I'm with you, dude. I probably wouldn't even run if the cops were chasing me. Not that they would be because my life's not that exciting.

qukler said...

Amusing post, you made my day:) I don't like running either...
Cheers

cinderkeys said...

Huh. I hate running, but you make a compelling case for doing it. Run, and everybody has to leave me alone. That almost might be worth the pain.

Jason said...

Billy,

Bob would have to confirm this with you for you to believe it, but I think, as a runner, that I shatter just about every stereotype that you have of runners in this passage. Every single one.

It would be accurate, however, to call me the atypical runner so I guess that I am confirming your theories in a roundabout way.

Daisy said...

Love, love, love this post!

More than twenty years ago one of the quirkier gentleman on your esteemed campus told me that runners and swimmers are nuts because they spend too much time in their own head. I'm going with the theory that they are nuts because they WANT to spend to much time in their own heads.

troutking said...

I think it depends on if you're Running with the Devil or Running on Empty.

Randy said...

Or you could run like an antelope out of control.

I like running, because it gave me an excuse to get an ipod shuffle. That device is very handy when walking the dog.

Billy said...

Jason, not to pop the balloon here, but this entire post was an homage to Ann Coulter, who spoke at UTC on Monday. I wanted to see if I could write a venomous screed against something for the sheer purpose of riling up divisiveness and animosity.

Well... that and the fact that I kinda loathe running as an exercise. And was a little drunk.
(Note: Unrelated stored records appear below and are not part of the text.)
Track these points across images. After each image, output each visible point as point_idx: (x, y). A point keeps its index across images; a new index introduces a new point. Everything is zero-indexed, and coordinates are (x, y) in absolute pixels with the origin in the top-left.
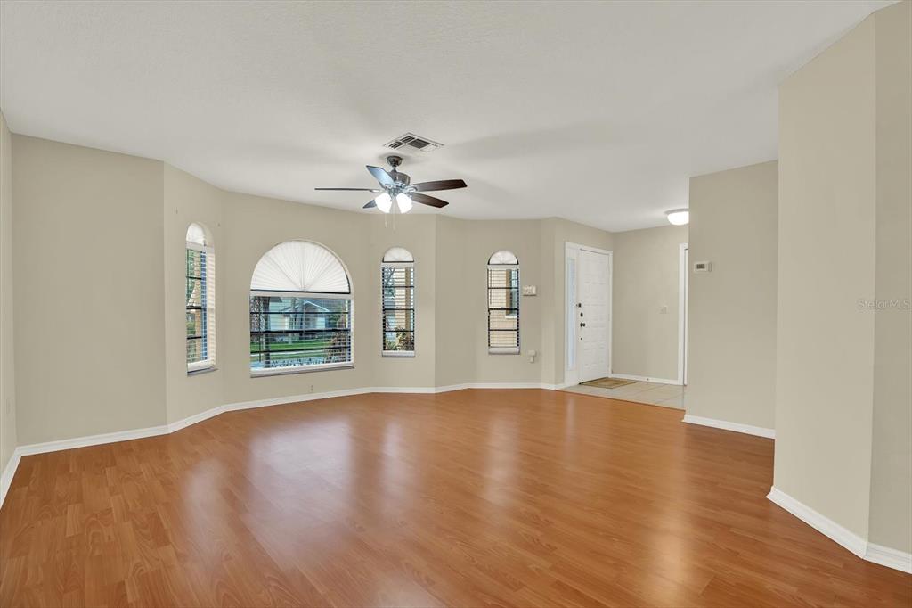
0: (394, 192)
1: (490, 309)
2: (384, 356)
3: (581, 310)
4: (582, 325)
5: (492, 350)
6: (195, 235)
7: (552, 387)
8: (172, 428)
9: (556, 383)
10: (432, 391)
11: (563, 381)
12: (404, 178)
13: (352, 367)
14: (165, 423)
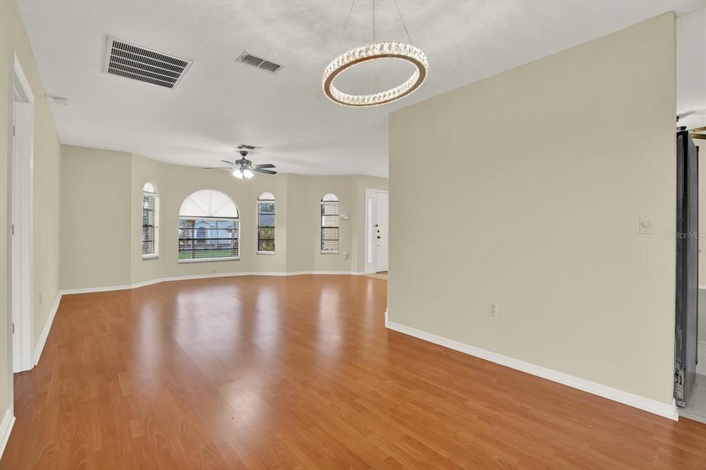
0: (242, 169)
1: (322, 228)
2: (257, 254)
3: (378, 228)
4: (379, 237)
5: (323, 252)
6: (149, 188)
7: (355, 274)
8: (133, 286)
9: (358, 271)
10: (284, 274)
11: (364, 270)
12: (248, 162)
13: (238, 260)
14: (130, 284)
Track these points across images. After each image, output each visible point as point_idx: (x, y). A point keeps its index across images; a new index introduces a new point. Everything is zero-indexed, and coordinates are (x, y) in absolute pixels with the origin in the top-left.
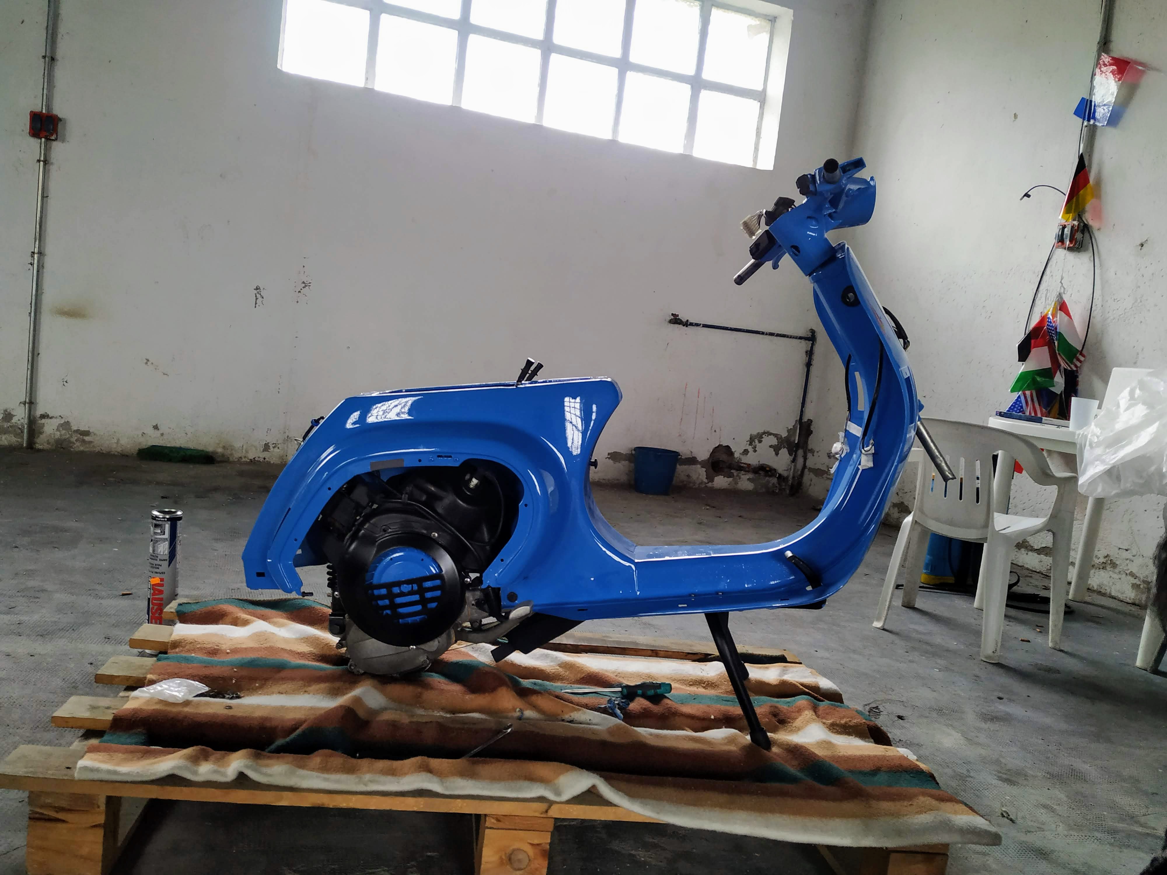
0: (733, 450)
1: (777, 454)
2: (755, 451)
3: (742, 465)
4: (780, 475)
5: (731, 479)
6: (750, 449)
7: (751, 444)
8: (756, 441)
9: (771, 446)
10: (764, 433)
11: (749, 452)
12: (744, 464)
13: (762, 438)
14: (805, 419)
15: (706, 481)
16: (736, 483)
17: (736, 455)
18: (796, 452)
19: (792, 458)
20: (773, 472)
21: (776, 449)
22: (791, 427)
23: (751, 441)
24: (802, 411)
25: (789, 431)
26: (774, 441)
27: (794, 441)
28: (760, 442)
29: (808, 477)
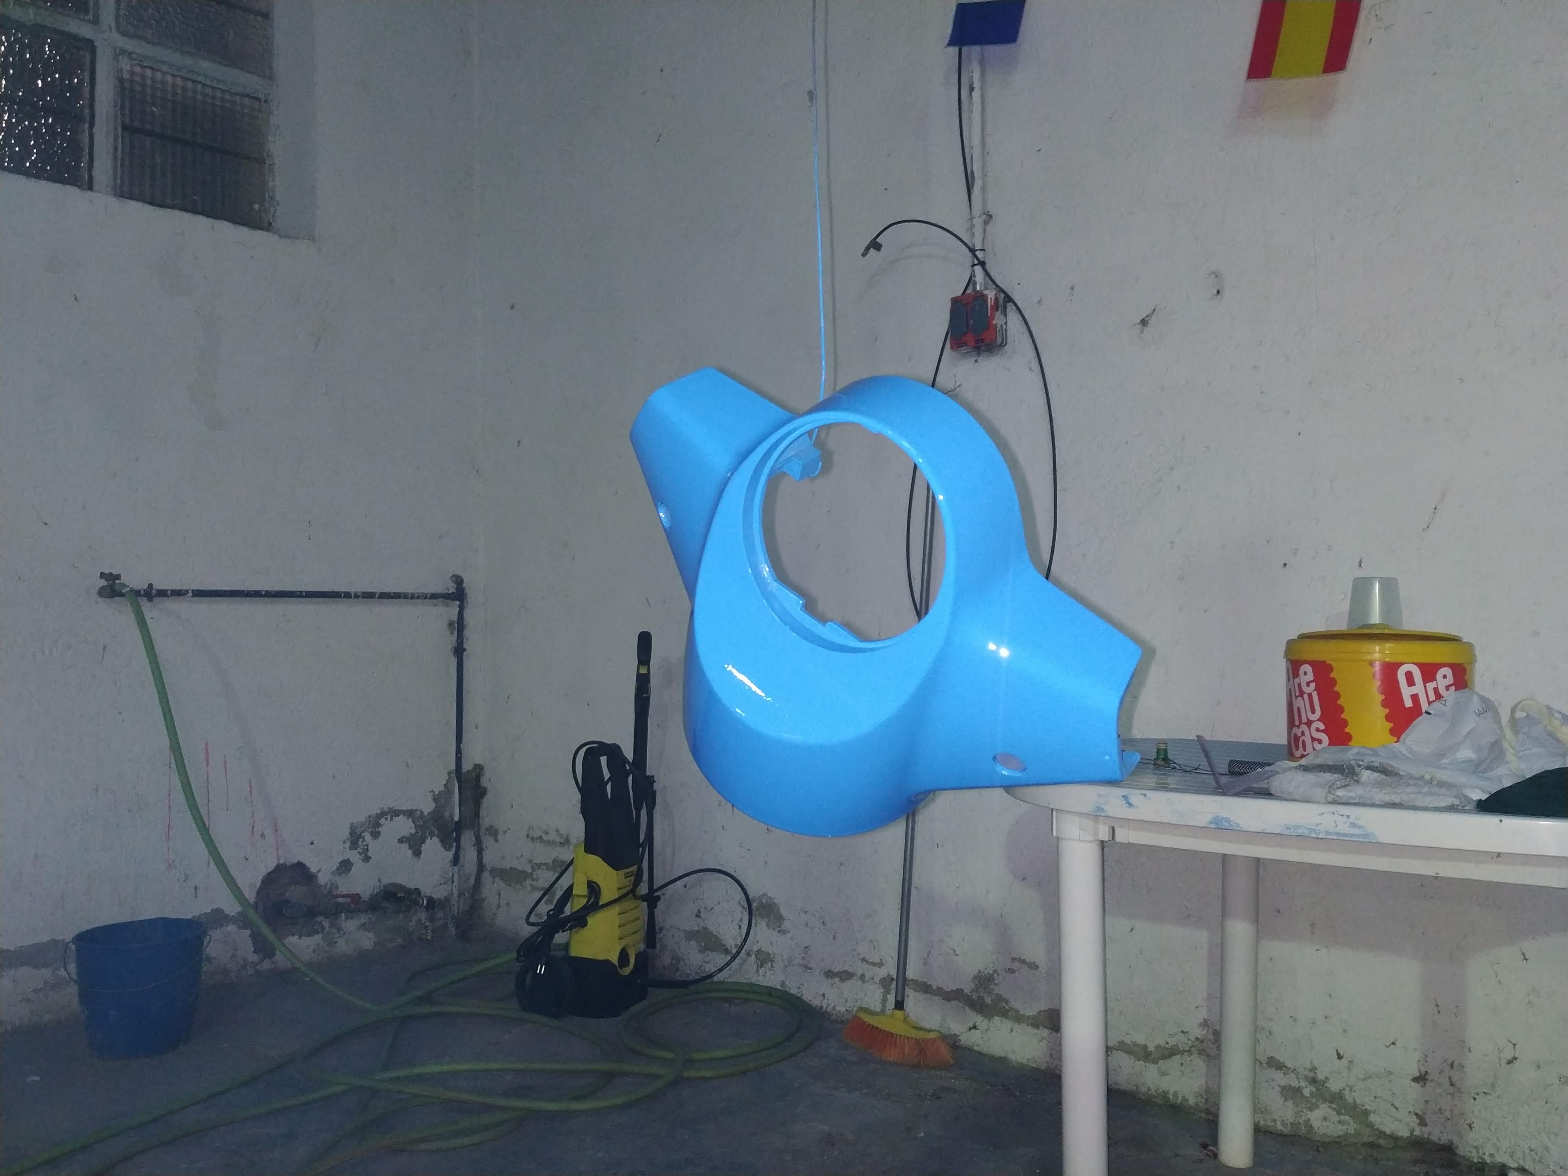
0: (313, 870)
1: (417, 853)
2: (367, 859)
3: (340, 900)
4: (431, 901)
5: (318, 937)
6: (354, 856)
7: (354, 845)
8: (367, 836)
9: (401, 841)
10: (383, 814)
11: (352, 865)
12: (343, 896)
13: (379, 825)
14: (467, 766)
15: (255, 958)
16: (332, 943)
17: (323, 879)
18: (458, 840)
19: (450, 855)
20: (414, 896)
21: (415, 844)
22: (439, 788)
23: (355, 838)
24: (459, 751)
25: (435, 799)
26: (406, 827)
27: (452, 816)
28: (375, 835)
29: (491, 889)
But mostly the homage part.

Jason said...

Sorry Billy, I have to read the fine print more.

Tockstar said...

I had no idea Coulter was at UTC yesterday. I wish I'd had a pie ready for her face.

troutking said...

Or a WMD.

Kristen said...

I've never met an anti-social runner. All the people in every running group I've been in are chatty and we natter along happily as we run our miles. Yes, I've managed to run 20 miles while chatting with friends. Might still qualify me as insane, but not anti-social. :-)

P.S. Not nearly venomous enough to equal Coulter.